This article was originally published in The Economist on December 24, 2015.
The residents of Jesus’s birthplace, snug in their beds on Christmas Eve, will hope that the only unexpected visitor is wearing a red suit and coming down the chimney. At least 55 people have been burgled in the city of peace over the past two months. Some of the thefts were quite serious, with more than $64,000 lifted from a house in the suburb of Beit Jala on December 11th. There were just 230 thefts in all of 2013, the most recent year for which official data are available. So the past few weeks have seen a 43% increase in property crime.
Bethlehem, and the West Bank in general, remain remarkably safe by Western standards. In 2013 the rate of theft was less than 2 per 1,000 residents. London’s Metropolitan Police would be thrilled with those numbers: the rate in England and Wales was four times higher. But the crime wave in the little town of Bethlehem is a sign of how badly the Palestinian economy is faltering. The World Bank reported in September that GDP per capita across the occupied territories had shrunk for a third consecutive year.
The downturn has hit particularly hard in Bethlehem, which depends heavily on hundreds of thousands of tourists and pilgrims who visit annually. Officials had hoped for a bumper year in 2014. The devastating summer war between Israel and Palestinian militants in Gaza ruined their plans. And this holiday season has brought no relief, with a wave of Palestinian stabbings and vehicular attacks against Israelis since October scaring away visitors.

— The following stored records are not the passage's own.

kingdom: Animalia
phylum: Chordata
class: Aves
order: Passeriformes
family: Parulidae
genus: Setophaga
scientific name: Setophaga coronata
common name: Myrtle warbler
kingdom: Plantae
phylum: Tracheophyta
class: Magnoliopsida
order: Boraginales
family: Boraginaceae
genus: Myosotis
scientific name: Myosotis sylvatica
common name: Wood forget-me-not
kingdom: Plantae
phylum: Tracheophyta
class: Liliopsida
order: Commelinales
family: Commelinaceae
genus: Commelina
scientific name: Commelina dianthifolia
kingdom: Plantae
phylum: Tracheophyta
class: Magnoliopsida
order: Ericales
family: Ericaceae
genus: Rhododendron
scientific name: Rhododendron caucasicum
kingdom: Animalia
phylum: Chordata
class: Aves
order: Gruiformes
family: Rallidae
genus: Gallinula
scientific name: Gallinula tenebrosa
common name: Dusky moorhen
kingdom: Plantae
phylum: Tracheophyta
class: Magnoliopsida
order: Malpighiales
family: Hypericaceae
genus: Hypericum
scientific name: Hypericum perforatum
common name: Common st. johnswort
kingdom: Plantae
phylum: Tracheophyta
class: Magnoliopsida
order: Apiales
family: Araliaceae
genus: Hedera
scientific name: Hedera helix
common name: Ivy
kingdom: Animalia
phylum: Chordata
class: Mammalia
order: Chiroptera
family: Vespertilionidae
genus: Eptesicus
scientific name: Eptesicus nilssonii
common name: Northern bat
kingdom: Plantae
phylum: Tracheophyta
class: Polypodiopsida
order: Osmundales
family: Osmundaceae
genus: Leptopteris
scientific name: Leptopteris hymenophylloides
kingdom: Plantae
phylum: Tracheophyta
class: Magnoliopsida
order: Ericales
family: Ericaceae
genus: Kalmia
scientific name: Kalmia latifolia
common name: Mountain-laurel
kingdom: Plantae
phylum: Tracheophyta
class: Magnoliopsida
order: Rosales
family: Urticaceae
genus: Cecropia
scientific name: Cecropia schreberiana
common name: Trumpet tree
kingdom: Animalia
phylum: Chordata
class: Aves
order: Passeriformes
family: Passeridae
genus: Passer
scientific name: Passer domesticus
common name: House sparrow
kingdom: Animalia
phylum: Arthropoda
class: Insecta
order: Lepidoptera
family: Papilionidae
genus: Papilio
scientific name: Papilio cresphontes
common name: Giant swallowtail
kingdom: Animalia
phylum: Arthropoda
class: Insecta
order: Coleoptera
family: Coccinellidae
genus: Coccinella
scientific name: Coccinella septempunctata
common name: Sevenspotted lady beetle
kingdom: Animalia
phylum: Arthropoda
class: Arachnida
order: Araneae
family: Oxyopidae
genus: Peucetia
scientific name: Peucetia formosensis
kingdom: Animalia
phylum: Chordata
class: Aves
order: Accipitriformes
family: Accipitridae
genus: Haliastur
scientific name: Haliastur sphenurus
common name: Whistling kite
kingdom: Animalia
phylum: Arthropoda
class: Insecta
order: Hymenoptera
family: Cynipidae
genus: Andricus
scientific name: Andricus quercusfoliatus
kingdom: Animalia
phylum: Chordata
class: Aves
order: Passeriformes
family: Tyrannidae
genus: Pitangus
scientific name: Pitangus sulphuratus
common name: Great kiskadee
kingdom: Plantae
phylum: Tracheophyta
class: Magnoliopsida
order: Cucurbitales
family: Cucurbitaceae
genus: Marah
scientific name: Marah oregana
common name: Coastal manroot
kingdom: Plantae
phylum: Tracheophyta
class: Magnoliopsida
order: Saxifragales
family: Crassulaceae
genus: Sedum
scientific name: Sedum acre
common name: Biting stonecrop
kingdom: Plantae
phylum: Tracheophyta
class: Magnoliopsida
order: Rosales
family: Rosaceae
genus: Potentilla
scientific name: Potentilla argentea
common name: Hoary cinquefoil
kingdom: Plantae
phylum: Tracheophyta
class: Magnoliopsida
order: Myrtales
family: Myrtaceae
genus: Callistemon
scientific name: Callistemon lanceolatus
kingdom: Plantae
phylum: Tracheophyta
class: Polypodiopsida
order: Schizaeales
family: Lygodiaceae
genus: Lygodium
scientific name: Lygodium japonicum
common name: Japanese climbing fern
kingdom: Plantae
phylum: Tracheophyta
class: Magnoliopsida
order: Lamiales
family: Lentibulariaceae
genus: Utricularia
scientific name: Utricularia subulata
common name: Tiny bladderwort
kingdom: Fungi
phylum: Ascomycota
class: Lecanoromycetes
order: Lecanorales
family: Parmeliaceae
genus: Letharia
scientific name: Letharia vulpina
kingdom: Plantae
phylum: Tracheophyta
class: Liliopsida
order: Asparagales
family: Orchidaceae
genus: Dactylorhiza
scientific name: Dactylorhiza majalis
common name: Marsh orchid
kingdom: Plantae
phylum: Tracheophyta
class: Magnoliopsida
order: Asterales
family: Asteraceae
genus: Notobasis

Hotels that often have 90% occupancy around Christmas are less than half full. The lobby of the Manger Square (pictured) hotel was deserted on a recent morning, save for a lone Russian priest tapping away on an iPad. “I haven’t had a single customer all week,” said Mustafa Alawi, an accountant who works as a tour guide because he cannot find work in his field.
A quarter of Bethlehem residents are jobless; more than 20% live below the poverty line. “We suffer from the highest rate of unemployment, of poverty, in the West Bank,” says the mayor, Vera Baboun. Many of the tourists who do visit stay for only a few hours. Israelis are barred from visiting Palestinian cities, but in 2010 the military allowed dozens of tour guides to cross the checkpoint from Jerusalem into Bethlehem.
The Palestinian Authority (PA) welcomed that decision, calling it a sign of improved security in the occupied territories. The residents of Bethlehem did not rate it. Israeli coaches disgorge hundreds of passengers in Manger Square in the morning; after a quick tour, a souvenir stop, and perhaps a quick lunch, they return to Jerusalem.
Security concerns are only part of a wider malaise. With the political process and the job market both stagnant, a growing number of young people, even those with advanced degrees, are being forced into the informal economy, or to seek opportunity abroad—or, it seems, to rob their neighbours.
A few dozen thefts hardly seems the most pressing concern amidst a rash of violence that has killed 22 Israelis and more than 120 Palestinians (two-thirds of them attackers shot dead in the act). But Israeli officials describe the assailants as desperate young people with nothing to lose. Their profile sounds familiar on the increasingly mean streets of Jesus’s birthplace. “We have nothing to offer them,” Mr Alawi said. “What do you expect to happen?”